Your goal :: Extract every line of the items below that contains the word "Ancient", treating uppercase and lowercase letters as distinct.

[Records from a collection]
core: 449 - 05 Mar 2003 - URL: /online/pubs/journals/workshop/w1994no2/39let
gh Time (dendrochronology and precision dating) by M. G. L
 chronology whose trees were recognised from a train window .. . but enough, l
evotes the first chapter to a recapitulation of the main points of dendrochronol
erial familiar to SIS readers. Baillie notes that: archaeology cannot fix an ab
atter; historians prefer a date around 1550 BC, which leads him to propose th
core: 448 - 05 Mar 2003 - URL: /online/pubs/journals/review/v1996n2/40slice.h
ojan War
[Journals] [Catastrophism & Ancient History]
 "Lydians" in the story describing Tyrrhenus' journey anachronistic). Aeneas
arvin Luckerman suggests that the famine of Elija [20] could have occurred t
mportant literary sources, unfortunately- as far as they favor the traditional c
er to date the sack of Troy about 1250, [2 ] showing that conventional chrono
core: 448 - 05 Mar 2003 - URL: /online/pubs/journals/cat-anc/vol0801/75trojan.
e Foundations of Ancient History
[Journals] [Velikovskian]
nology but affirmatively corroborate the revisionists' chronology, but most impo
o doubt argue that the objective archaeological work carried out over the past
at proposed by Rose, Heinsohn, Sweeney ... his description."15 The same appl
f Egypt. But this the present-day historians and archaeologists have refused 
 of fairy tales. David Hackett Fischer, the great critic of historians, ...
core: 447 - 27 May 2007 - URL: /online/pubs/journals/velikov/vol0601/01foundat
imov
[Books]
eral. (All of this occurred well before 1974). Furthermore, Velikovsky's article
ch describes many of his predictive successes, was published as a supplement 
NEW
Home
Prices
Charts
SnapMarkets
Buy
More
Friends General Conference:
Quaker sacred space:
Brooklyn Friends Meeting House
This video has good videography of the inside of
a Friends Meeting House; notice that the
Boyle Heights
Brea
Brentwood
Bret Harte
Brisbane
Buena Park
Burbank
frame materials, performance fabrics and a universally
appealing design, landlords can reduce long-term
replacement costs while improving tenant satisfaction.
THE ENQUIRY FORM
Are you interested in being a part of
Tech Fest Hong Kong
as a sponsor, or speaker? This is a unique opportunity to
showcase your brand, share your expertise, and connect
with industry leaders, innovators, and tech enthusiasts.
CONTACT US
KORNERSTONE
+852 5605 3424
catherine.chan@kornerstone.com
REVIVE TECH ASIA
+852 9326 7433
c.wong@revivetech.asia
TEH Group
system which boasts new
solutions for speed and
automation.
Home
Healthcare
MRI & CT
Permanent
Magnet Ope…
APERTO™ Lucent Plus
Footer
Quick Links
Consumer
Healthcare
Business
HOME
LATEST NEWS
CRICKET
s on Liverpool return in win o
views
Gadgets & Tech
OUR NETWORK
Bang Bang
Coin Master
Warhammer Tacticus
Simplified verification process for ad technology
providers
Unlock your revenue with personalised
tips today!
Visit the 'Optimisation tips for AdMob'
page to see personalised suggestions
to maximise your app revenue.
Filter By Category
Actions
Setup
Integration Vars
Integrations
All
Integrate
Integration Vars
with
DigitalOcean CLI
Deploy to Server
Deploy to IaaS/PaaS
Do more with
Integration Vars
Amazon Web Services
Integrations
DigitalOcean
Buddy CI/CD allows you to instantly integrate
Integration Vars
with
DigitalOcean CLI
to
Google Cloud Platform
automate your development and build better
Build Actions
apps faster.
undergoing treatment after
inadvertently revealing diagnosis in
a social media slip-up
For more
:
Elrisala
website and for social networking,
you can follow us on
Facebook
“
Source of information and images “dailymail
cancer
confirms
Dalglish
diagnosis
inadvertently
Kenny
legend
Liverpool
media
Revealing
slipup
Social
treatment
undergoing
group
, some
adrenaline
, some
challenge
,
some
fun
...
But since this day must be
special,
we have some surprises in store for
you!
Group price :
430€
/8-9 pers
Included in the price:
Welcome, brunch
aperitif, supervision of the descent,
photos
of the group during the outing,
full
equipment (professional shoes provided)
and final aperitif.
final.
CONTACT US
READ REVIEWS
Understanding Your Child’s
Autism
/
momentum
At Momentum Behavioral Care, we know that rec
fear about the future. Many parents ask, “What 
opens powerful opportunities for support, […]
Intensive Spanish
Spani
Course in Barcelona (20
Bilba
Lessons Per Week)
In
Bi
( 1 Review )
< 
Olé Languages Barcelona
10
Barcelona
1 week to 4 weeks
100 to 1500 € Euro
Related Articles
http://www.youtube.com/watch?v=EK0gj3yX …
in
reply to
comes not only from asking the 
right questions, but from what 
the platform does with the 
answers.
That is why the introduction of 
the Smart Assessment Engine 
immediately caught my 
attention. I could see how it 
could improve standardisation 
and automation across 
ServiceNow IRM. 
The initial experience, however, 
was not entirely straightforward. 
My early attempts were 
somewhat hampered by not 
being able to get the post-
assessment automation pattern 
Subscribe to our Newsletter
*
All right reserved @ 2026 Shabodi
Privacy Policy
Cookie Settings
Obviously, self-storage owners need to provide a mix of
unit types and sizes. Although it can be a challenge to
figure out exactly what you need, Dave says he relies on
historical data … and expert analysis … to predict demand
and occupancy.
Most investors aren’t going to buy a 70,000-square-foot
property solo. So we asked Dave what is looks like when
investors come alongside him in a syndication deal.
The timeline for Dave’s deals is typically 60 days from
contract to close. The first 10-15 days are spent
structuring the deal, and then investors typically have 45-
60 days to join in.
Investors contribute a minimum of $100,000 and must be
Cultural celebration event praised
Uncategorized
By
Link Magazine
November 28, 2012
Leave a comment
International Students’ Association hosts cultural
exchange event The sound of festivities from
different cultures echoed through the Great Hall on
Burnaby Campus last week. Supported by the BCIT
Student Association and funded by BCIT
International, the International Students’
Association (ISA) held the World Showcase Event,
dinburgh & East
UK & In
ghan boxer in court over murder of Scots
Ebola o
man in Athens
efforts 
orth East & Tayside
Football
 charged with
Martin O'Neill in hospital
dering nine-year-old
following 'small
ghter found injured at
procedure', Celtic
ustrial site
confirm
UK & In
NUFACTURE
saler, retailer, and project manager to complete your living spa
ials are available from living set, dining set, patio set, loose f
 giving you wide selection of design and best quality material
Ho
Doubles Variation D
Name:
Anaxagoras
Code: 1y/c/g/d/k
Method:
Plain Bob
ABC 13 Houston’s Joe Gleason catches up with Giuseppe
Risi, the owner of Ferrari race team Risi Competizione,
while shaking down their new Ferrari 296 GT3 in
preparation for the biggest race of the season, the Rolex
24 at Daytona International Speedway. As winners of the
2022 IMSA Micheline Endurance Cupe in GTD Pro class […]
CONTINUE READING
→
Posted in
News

Response below ::
[Journals] [Catastrophism & Ancient History]
e Foundations of Ancient History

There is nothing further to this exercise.